=== Begin Enclosure ===

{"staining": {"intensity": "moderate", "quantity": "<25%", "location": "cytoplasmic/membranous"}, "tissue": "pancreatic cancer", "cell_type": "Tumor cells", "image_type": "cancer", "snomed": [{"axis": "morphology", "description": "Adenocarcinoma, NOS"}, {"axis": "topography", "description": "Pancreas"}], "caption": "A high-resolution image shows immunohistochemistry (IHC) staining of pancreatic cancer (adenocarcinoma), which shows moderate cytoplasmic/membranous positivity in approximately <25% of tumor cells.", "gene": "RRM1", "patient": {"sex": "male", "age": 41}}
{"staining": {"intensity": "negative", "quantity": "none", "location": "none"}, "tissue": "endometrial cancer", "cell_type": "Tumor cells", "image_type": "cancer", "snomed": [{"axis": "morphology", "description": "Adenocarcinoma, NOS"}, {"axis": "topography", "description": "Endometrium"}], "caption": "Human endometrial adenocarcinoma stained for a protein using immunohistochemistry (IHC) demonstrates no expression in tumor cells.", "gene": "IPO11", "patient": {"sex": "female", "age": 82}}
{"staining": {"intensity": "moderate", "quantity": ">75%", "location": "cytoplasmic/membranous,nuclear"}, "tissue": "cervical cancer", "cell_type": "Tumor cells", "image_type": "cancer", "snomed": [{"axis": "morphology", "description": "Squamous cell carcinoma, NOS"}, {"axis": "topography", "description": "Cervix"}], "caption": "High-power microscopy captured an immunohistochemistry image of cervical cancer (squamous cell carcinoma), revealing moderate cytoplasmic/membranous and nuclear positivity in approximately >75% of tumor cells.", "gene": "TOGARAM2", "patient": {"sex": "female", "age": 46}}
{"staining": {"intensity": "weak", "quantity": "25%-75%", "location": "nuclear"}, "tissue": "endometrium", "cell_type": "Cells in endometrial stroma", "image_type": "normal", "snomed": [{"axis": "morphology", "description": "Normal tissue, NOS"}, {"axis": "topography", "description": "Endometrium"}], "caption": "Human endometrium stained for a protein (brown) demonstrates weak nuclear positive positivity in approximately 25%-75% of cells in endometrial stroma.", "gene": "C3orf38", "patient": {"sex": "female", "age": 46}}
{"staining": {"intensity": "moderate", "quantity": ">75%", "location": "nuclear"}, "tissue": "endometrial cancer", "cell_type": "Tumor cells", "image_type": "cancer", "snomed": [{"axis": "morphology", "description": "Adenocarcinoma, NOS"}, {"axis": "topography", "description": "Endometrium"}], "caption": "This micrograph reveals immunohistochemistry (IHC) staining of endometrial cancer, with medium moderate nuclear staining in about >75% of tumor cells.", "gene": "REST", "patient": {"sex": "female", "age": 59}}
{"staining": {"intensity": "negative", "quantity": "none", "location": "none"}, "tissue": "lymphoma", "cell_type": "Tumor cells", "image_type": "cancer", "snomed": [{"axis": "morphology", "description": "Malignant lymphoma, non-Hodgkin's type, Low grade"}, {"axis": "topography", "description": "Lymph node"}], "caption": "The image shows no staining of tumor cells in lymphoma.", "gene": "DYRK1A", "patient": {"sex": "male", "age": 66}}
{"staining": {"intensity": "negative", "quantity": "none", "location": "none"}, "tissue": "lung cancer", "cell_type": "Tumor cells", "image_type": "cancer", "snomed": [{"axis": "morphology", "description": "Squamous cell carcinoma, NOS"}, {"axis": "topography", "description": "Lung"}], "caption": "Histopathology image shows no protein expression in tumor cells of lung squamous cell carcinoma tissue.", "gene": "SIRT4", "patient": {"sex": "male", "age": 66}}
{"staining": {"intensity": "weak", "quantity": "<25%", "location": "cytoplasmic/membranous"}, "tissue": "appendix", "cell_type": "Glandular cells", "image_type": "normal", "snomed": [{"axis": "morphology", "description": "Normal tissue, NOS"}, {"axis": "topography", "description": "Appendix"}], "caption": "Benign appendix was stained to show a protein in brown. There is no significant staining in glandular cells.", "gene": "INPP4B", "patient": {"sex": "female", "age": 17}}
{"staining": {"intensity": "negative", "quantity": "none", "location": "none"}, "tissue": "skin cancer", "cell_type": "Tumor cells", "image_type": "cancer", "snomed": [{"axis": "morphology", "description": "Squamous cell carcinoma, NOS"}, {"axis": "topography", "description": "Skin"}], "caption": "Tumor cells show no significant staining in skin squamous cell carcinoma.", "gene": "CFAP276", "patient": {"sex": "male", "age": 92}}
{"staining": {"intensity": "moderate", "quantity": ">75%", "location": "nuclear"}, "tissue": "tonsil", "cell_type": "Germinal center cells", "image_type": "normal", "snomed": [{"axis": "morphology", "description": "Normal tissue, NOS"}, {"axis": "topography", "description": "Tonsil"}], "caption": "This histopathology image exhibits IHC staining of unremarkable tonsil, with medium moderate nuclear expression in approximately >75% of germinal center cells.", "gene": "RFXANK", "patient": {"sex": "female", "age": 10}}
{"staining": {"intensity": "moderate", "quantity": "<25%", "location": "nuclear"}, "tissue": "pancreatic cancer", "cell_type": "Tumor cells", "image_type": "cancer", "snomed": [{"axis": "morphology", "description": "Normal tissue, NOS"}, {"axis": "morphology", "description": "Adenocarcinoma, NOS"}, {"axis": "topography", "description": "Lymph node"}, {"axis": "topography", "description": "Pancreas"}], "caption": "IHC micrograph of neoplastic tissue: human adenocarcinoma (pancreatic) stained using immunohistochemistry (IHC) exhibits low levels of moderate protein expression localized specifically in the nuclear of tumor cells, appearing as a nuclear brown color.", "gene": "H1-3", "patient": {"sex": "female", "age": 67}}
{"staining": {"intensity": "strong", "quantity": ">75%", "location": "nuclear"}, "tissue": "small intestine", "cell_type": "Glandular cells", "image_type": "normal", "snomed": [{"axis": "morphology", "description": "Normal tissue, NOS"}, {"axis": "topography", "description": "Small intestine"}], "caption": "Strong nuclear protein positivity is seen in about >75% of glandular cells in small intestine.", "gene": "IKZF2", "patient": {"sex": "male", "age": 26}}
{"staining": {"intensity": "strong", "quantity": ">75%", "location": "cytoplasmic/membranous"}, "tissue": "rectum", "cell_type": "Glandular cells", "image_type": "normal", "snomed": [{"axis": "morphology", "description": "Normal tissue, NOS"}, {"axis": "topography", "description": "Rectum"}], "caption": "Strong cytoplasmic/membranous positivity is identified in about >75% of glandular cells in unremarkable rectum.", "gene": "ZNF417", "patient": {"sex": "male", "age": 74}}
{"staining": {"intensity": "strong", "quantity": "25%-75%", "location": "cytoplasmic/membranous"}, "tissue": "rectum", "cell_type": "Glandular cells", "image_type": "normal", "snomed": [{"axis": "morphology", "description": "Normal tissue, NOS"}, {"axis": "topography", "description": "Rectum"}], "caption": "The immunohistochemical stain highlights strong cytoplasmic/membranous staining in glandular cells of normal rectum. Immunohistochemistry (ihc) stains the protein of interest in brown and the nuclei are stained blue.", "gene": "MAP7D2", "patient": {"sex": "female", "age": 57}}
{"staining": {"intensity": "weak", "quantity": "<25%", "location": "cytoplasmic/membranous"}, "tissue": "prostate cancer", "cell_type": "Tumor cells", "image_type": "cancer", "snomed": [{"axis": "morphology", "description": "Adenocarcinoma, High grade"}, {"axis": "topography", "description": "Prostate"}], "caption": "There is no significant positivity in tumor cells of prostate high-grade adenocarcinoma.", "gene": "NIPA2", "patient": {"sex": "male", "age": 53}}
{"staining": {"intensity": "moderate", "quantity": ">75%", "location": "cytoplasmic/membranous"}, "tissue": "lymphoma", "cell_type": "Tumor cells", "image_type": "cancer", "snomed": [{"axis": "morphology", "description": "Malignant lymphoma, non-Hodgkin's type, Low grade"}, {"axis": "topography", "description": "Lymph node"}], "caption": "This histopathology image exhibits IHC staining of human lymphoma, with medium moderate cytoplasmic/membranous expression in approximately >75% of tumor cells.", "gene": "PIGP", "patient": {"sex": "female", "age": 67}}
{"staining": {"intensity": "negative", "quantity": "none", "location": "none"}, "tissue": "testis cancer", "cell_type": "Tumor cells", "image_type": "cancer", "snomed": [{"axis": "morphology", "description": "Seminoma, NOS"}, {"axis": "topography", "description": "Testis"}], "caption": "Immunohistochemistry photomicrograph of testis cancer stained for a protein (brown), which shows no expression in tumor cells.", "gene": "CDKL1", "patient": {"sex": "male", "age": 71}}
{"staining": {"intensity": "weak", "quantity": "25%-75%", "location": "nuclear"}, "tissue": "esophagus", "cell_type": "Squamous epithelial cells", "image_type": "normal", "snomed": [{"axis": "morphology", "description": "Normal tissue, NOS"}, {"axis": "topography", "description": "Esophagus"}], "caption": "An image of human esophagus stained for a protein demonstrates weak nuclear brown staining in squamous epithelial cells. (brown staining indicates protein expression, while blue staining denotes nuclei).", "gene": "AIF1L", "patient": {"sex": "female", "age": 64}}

=== End Enclosure ===

Work instructions: From the line that has "shows no staining" through the line that has "appendix was stained", copy every line exactly as it appears above, and leave out all others.

Answer box:
{"staining": {"intensity": "negative", "quantity": "none", "location": "none"}, "tissue": "lymphoma", "cell_type": "Tumor cells", "image_type": "cancer", "snomed": [{"axis": "morphology", "description": "Malignant lymphoma, non-Hodgkin's type, Low grade"}, {"axis": "topography", "description": "Lymph node"}], "caption": "The image shows no staining of tumor cells in lymphoma.", "gene": "DYRK1A", "patient": {"sex": "male", "age": 66}}
{"staining": {"intensity": "negative", "quantity": "none", "location": "none"}, "tissue": "lung cancer", "cell_type": "Tumor cells", "image_type": "cancer", "snomed": [{"axis": "morphology", "description": "Squamous cell carcinoma, NOS"}, {"axis": "topography", "description": "Lung"}], "caption": "Histopathology image shows no protein expression in tumor cells of lung squamous cell carcinoma tissue.", "gene": "SIRT4", "patient": {"sex": "male", "age": 66}}
{"staining": {"intensity": "weak", "quantity": "<25%", "location": "cytoplasmic/membranous"}, "tissue": "appendix", "cell_type": "Glandular cells", "image_type": "normal", "snomed": [{"axis": "morphology", "description": "Normal tissue, NOS"}, {"axis": "topography", "description": "Appendix"}], "caption": "Benign appendix was stained to show a protein in brown. There is no significant staining in glandular cells.", "gene": "INPP4B", "patient": {"sex": "female", "age": 17}}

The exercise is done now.